What comes to mind is the Alan Sokal hoax and the editors who were completely taken in by it; the subject matter was this sort of anti-realism.

Comment author: David_Gerard 04 January 2011 04:53:49PM *  1 point [-]

Yes, because Sokal didn't achieve anything actually noteworthy. He deliberately chose a very bad and ill-regarded journal (not even peer-reviewed) to hoax. Don't believe the hype.

Postmodernism contains stupendous quantities of cluelessness, introspection and bullshit, it's true. However, it's not a useless field and saying trivially stupid things is not "archetypal" any more than being a string theorist requires the personal abuse skills of Lubos Motl. Comparing the worst of the field you don't like to the best of your own field remains fallacious.

Comment author: NancyLebovitz 04 January 2011 05:00:16PM 0 points [-]

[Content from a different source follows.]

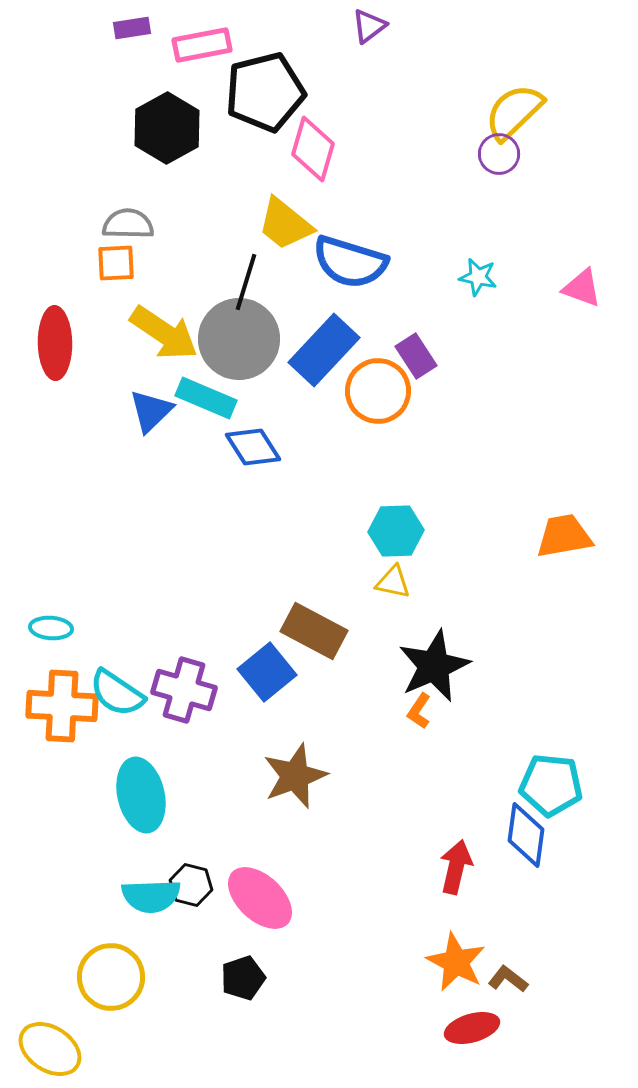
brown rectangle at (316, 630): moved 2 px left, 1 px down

Sokal also revealed the hoax as soon as his piece was published. He didn't allow time for other people in the field to notice it.

Comment author: orthonormal 04 January 2011 05:06:12PM 1 point [-]

Didn't know that. Fair enough.

Comment author: David_Gerard 04 January 2011 05:21:26PM 1 point [-]

To be fair to Sokal, he didn't make such a huge fuss about it either; it was a small prank on his part, just having fun with people who were being silly. The problem is that the story resonates ("Sokal hoax" ~= "slays dragon of stupidity") in ways that aren't quite true.